I’ve got a 5 year old DD. She’s generally a nice kid and is usually quite happy, kind, caring to others, etc. Not perfect but no cause for concern anywhere in particular.
But she gets terribly upset very easily when playing with particular other kids. I cannot figure out how to manage it or what to say to her to avert the massive strop.
It’s usually when the other child points out that they are better/cleverer/stronger than her. I think she’s reacting to the divisiveness of it rather than actually being upset at losing - as she doesn’t really get upset at losing games, making mistakes, and usually seems happy for her classmates when they win something or get a certificate etc.
It’s a little difficult because the threw kids I’m thinking of in particular are madly competitive and can’t do anything without pointing out how good they are at it. So there’s a pattern in their friendship that’s becoming quite predictable.
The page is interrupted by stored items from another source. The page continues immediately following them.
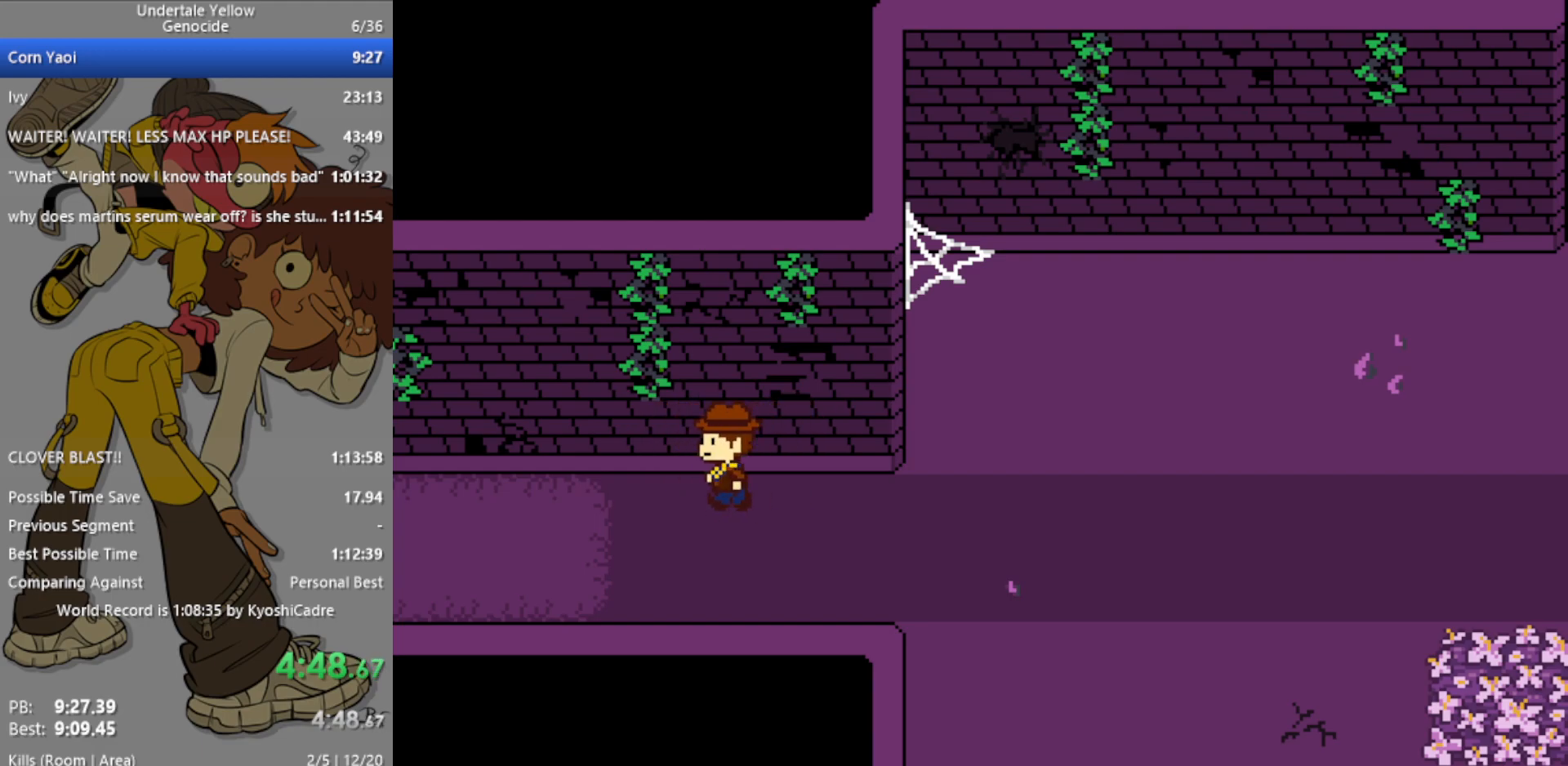
{"keys": ["right"], "events": [[67, "left", "up"], [250, "left", "down"], [483, "left", "up"]]}
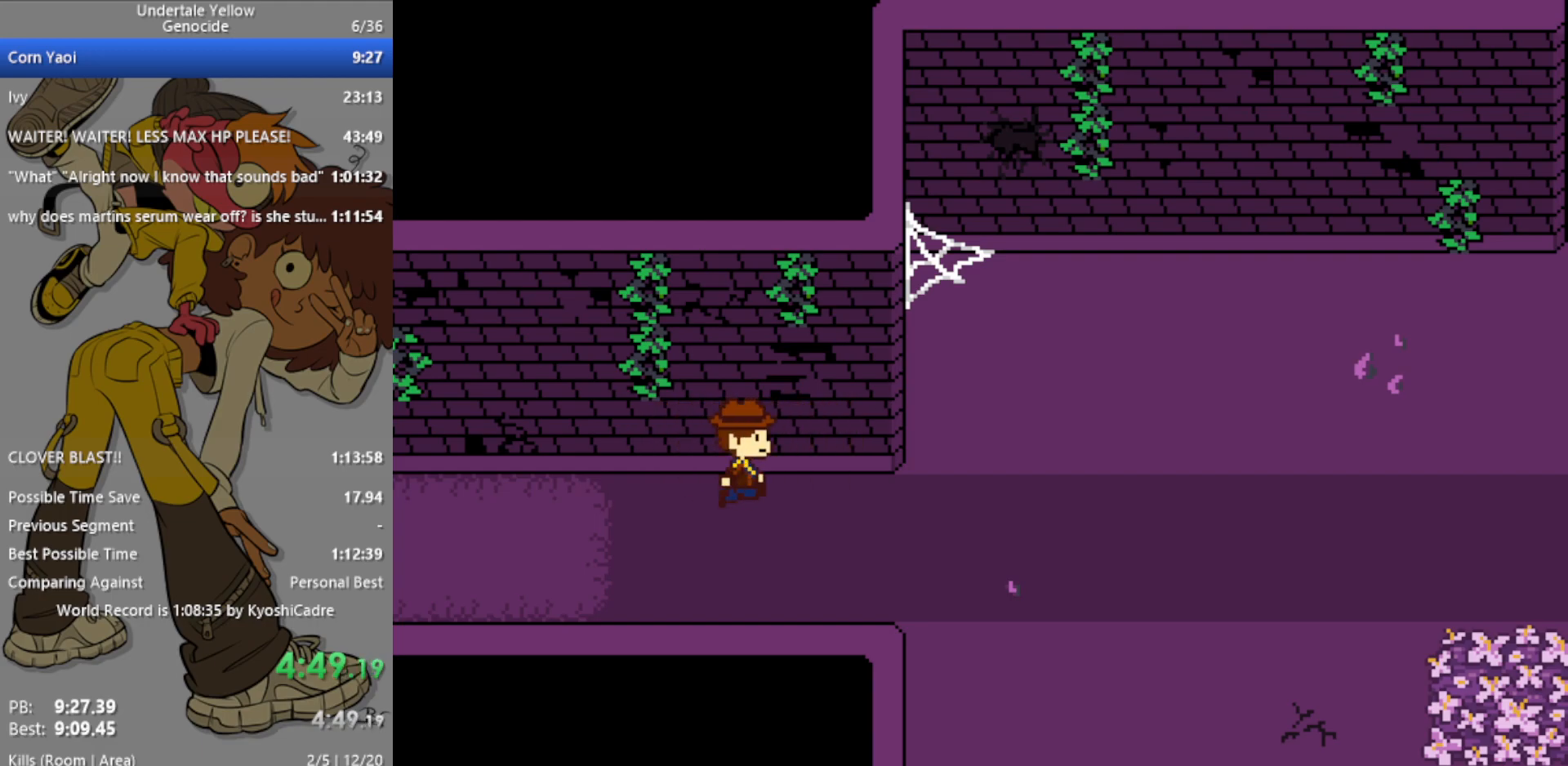
{"keys": ["right"], "events": [[167, "left", "down"], [383, "left", "up"]]}
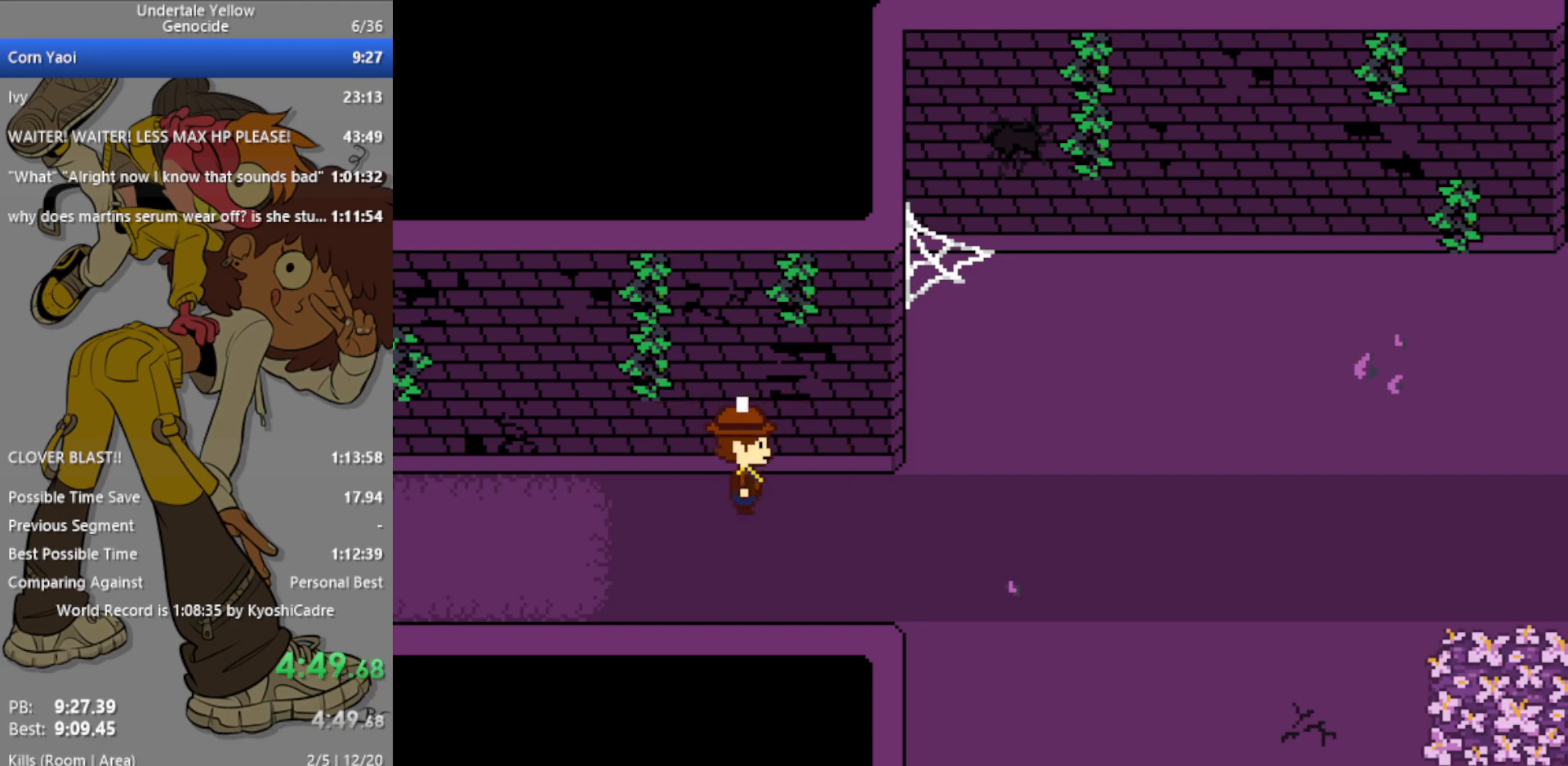
{"keys": ["right"], "events": [[117, "left", "down"], [300, "left", "up"]]}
But I need to figure out how to help my DD not go off on one whenever it happens! She’s great at plenty of things and is usually quite proud of herself, but she goes to pieces when another child points out they’re better at X (some arbitrary thing that only five year olds care about, like braking on their bikes or standing on one leg!)
I’ve read so many great tips on MN over the years that I thought some of you might have some good pearls of wisdom about what to say in the moment, or also how to speak to DD about it afterwards so she can ignore it next time. Thank you in advance!
P.s. The context is usually the other children’s parents are there but haven’t noticed the comments made by their child so mine just seems out of the blue having a tantrum. I like the parents of all the children so don’t want it to become A Thing if I can help it.